Microbial metabolic potential for carbon degradation and nutrient (nitrogen and phosphorus) acquisition in an ombrotrophic peatland

This study integrated metagenomic and nuclear magnetic resonance (NMR) spectroscopic approaches to investigate microbial metabolic potential for organic matter decomposition and nitrogen (N) and phosphorus (P) acquisition in soils of an ombrotrophic peatland in the Marcell Experimental Forest (MEF), Minnesota, USA. This analysis revealed vertical stratification in key enzymatic pathways and taxa containing these pathways. Metagenomic analyses revealed that genes encoding laccases and dioxygenases, involved in aromatic compound degradation, declined in relative abundance with depth, while the relative abundance of genes encoding metabolism of amino sugars and all four saccharide groups increased with depth in parallel with a 50% reduction in carbohydrate content. Most Cu-oxidases were closely related to genes from Proteobacteria and Acidobacteria, and type 4 laccase-like Cu-oxidase genes were >8 times more abundant than type 3 genes, suggesting an important and overlooked role for type 4 Cu-oxidase in phenolic compound degradation. Genes associated with sulfate reduction and methanogenesis were the most abundant anaerobic respiration genes in these systems, with low levels of detection observed for genes of denitrification and Fe(III) reduction. Fermentation genes increased in relative abundance with depth and were largely affiliated with Syntrophobacter. Methylocystaceae-like small-subunit (SSU) rRNA genes, pmoA, and mmoX genes were more abundant among methanotrophs. Genes encoding N2 fixation, P uptake, and P regulons were significantly enriched in the surface peat and in comparison to other ecosystems, indicating N and P limitation. Persistence of inorganic orthophosphate throughout the peat profile in this P-limiting environment indicates that P may be bound to recalcitrant organic compounds, thus limiting P bioavailability in the subsurface. Comparative metagenomic analysis revealed a high metabolic potential for P transport and starvation, N2 fixation, and oligosaccharide degradation at MEF relative to other wetland and soil environments, consistent with the nutrient-poor and carbohydrate-rich conditions found in this Sphagnum-dominated boreal peatland.

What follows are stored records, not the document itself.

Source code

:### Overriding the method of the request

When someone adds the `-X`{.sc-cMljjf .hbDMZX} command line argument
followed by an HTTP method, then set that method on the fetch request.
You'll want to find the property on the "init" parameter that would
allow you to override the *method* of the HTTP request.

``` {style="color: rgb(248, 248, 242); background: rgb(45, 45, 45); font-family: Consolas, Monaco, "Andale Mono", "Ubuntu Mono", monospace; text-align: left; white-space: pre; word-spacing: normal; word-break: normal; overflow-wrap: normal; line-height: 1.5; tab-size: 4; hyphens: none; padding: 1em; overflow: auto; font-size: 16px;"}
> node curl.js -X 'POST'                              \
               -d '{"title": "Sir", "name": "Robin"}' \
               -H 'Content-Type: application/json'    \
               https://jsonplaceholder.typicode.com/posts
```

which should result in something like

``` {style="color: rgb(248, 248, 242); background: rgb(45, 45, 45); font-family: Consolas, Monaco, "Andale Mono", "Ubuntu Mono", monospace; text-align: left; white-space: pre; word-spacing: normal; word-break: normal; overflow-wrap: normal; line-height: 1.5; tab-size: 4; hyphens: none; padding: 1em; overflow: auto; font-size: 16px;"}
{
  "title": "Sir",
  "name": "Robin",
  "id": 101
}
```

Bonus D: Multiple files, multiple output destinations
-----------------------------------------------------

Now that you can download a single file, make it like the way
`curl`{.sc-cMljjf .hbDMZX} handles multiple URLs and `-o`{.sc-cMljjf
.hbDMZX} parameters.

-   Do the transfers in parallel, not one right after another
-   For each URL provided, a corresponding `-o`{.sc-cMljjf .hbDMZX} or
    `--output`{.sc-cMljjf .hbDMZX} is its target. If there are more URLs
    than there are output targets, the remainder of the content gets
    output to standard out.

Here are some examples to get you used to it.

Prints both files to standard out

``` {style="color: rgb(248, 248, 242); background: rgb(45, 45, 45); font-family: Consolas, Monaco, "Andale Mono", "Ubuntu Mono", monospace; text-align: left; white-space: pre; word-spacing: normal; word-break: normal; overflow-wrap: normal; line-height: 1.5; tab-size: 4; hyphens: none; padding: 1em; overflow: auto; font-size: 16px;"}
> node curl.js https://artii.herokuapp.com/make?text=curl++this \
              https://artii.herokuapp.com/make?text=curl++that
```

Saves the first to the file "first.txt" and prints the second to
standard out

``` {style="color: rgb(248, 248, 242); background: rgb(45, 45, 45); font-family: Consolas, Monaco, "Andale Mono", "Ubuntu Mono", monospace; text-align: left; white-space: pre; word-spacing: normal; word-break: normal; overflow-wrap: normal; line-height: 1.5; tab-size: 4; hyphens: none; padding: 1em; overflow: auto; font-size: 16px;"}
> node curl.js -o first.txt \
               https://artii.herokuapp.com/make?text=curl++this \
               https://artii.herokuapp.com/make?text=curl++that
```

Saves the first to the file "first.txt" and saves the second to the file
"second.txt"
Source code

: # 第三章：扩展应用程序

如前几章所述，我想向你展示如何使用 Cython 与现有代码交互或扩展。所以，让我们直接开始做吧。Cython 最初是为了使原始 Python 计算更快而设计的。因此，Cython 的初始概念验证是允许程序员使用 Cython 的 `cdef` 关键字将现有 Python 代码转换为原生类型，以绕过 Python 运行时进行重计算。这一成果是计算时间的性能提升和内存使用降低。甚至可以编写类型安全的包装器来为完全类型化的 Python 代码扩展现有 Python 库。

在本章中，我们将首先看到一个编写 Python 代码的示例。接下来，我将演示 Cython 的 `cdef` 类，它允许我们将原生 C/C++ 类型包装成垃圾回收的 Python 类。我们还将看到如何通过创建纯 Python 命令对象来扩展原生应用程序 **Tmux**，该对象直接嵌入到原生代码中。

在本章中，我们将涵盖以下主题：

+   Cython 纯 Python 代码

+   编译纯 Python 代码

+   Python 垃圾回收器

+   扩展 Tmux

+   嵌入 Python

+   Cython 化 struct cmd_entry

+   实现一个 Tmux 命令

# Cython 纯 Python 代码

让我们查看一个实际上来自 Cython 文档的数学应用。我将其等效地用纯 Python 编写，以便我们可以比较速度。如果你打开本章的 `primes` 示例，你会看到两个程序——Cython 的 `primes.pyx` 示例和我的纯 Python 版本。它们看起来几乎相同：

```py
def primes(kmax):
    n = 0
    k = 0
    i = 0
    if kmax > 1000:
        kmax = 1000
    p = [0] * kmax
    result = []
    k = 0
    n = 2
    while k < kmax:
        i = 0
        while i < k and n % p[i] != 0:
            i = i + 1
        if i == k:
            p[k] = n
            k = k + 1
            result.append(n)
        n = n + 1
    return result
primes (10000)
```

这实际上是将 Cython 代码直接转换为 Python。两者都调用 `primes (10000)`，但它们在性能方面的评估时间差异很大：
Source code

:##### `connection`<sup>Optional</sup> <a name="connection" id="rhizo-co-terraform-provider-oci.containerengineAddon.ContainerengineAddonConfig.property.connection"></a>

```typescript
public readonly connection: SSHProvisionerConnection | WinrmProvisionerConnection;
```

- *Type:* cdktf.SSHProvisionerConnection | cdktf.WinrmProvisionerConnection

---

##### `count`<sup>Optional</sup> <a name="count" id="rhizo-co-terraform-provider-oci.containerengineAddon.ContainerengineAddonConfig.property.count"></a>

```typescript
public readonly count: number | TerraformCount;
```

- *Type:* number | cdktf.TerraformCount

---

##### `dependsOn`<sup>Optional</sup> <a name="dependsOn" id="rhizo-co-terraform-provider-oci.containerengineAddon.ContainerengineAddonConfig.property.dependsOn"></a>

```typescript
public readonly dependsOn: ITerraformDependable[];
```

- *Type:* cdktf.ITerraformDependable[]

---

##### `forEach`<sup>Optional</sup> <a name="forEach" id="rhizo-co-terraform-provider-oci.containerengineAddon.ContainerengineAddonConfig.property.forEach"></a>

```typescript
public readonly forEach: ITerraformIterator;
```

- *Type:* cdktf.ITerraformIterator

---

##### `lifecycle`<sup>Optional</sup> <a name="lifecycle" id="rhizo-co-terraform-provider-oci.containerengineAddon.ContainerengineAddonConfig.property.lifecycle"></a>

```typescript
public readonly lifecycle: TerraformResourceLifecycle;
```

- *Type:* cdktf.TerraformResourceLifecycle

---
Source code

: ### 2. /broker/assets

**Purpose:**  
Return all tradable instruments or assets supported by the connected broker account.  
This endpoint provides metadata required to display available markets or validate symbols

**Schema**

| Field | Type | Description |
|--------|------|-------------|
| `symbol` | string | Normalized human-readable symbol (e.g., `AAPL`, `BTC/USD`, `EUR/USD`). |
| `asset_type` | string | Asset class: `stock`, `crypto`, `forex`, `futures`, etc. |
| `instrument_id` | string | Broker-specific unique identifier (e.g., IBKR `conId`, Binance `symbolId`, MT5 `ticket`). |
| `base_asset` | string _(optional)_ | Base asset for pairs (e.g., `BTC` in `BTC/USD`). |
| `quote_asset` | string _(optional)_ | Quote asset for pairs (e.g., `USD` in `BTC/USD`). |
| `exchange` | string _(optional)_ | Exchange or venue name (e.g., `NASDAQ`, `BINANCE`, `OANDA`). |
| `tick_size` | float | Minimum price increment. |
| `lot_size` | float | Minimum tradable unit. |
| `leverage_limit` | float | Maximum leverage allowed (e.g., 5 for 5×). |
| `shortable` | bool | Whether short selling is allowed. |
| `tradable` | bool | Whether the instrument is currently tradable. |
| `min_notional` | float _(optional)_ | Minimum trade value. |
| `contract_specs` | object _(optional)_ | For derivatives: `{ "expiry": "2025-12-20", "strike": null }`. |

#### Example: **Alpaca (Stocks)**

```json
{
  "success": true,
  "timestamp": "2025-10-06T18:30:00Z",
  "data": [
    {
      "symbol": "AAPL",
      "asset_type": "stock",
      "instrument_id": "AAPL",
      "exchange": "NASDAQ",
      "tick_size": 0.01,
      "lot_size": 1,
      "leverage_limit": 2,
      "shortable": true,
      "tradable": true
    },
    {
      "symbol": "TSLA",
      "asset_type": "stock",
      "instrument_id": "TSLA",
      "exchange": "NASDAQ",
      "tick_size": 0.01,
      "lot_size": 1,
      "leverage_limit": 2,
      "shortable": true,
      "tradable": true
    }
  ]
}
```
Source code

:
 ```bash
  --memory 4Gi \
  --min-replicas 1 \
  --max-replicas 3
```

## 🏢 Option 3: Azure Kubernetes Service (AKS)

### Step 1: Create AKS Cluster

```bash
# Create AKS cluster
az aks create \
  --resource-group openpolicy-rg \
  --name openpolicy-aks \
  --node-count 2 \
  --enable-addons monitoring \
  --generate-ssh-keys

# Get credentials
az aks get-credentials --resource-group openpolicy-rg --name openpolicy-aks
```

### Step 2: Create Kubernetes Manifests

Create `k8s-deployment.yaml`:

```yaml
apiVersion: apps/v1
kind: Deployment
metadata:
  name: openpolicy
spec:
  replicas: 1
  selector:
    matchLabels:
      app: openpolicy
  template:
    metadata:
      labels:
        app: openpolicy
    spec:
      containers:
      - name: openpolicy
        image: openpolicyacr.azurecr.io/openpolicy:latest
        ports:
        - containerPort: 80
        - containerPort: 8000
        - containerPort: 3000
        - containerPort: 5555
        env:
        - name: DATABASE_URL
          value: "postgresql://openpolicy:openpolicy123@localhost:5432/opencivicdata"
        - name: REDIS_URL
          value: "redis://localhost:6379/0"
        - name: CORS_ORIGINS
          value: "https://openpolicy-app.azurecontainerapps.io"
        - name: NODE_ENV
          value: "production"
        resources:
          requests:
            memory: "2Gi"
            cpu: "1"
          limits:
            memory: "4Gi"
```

Soil microbial community responses to a decade of warming as revealed by comparative metagenomics

Soil microbial communities are extremely complex, being composed of thousands of low-abundance species (<0.1% of total). How such complex communities respond to natural or human-induced fluctuations, including major perturbations such as global climate change, remains poorly understood, severely limiting our predictive ability for soil ecosystem functioning and resilience. In this study, we compared 12 whole-community shotgun metagenomic data sets from a grassland soil in the Midwestern United States, half representing soil that had undergone infrared warming by 2°C for 10 years, which simulated the effects of climate change, and the other half representing the adjacent soil that received no warming and thus, served as controls. Our analyses revealed that the heated communities showed significant shifts in composition and predicted metabolism, and these shifts were community wide as opposed to being attributable to a few taxa. Key metabolic pathways related to carbon turnover, such as cellulose degradation (∼13%) and CO2 production (∼10%), and to nitrogen cycling, including denitrification (∼12%), were enriched under warming, which was consistent with independent physicochemical measurements. These community shifts were interlinked, in part, with higher primary productivity of the aboveground plant communities stimulated by warming, revealing that most of the additional, plant-derived soil carbon was likely respired by microbial activity. Warming also enriched for a higher abundance of sporulation genes and genomes with higher G+C content. Collectively, our results indicate that microbial communities of temperate grassland soils play important roles in mediating feedback responses to climate change and advance the understanding of the molecular mechanisms of community adaptation to environmental perturbations.